Water is an ephemeral thing. It can emerge from an isolated spring, as if by magic, giving birth to a babbling brook. It can also course through a mighty river, seeping into the soil until all that remains downstream is a dry streambed, the nearby trees offering the only hint as to where the water has disappeared.
Those who use this vital resource due to the difficulty of studying it often overlook the interplay between surface water and groundwater. Scott Jasechko of the University of California Santa Barbara (UCSB) and his colleague Hansjoerg Seybold from ETH Zurich leveraged, together with their research teams, an enormous database of groundwater measurements to investigate the interaction between these related resources. Their results, published in the journal Nature indicate that many rivers across the United States may be leaking more water into the ground than previously thought.
In many places surface waters and groundwater connect, while in others impermeable rock layers separate them. It depends on the underlying geology. Where they intermingle, water can transition between flowing above and below ground.
4.2 million wells analyzed
“Gaining rivers” receive water from the surrounding groundwater, while “losing rivers” seep into the underlying aquifer. Scientists did not have a thorough understanding of the prevalence of each of these conditions on a continental scale. “Simply put, no one had previously stitched together so many measurements of groundwater,” explained Jasechko, the study’s co-lead author.
Typical groundwater studies include water level measurements from a few hundred to 1,000 wells. This study encompasses 4.2 million. Jasechko and co-author Debra Perrone devoted years to compiling data from 64 agencies across the U.S. and analyzing the results.
For this paper, a team of researchers from UCSB, ETH Zurich, and Rutgers University compared water levels in wells to the surface of the nearest stream. “We apply a simple method to a large dataset,” Jasechko said. “We identified wells with water levels that lie below the nearest stream, implying that these nearby streams could leak into the subsurface if it is sufficiently permeable.”
Pumping the rivers dry
The researchers found that nearly two-thirds of the wells had water levels below the nearest stream. This creates a gradient that can drive water from the river channel into the aquifer beneath.

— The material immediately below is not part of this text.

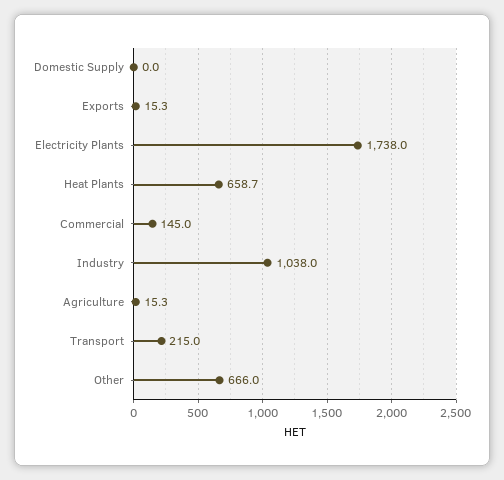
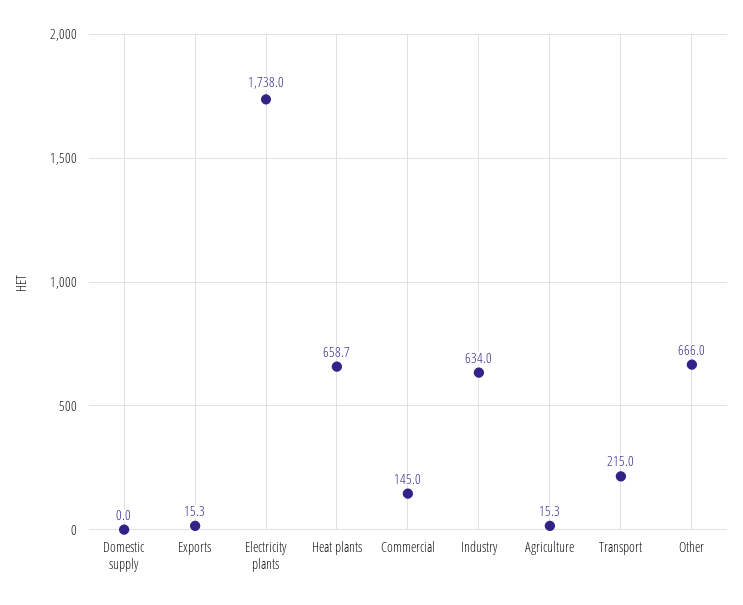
Industry: 1038 -> 634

“Our analysis shows that two out of three rivers in the U.S. are already losing water. It’s very likely that this effect will worsen in the coming decades and some rivers may even disappear,” said co-lead author Hansjoerg Seybold at ETH Zurich.
“The phenomenon, set in motion decades ago, is now widespread across the U.S. There are far more streams draining into underlying aquifers than we had first assumed,” Seybold continued. “Since rivers and streams are a vital water supply for agriculture and cities, the gravity of the situation came as a surprise.”
Rivers were particularly prone to losing water in arid regions, along flat topography and in areas with extensive groundwater pumping, they observed. A prime example of this would be flat agricultural land in semi-arid regions like California’s Central Valley. “We are literally pumping the rivers dry,” Seybold said.
Losing rivers can affect other water users, downstream communities and ecosystems that rely on surface flows. “Historically, we’ve often treated these two resources as separate resources,” Perrone said. “Our work highlights the importance of considering groundwater and surface water as a single resource where they are connected.”
The researchers also found that losing rivers has been widespread in the U.S. for quite some time, present in many places at least as far back as the 1940s and ‘50s. In addition, while many waterways naturally lose water, human activity can exacerbate the issue.
Humans have extracted water from the ground for thousands of years; in America, they have been doing so for hundreds of years. The practice, accelerated after World War II and rampant since the 1970s, entails undesirable and unintended consequences. “This isn’t a new phenomenon,” Jasechko said. “It's been with us for decades.”
Water levels do fluctuate over years and decades, and unfortunately, the researchers have only one data point for many of the wells in their sample. Other work by the team suggests that groundwater typically fluctuates by no more than a few meters over the course of a year. However, the water level for the many wells near losing rivers was more than two meters below the surface of the nearest stream, increasing the researchers’ confidence that leaky rivers are likely widespread.
“We can only observe well water levels where wells exist,” Seybold acknowledged. “It’s an obvious but important point. Our analysis is inherently biased to places where wells have been drilled, and therefore also to places where groundwater is pumped.”
While the researchers do not see any straightforward way around this in the short-term, they hope their results can inform resource management and monitoring, perhaps informing policies that fund more monitoring wells in under-surveyed areas.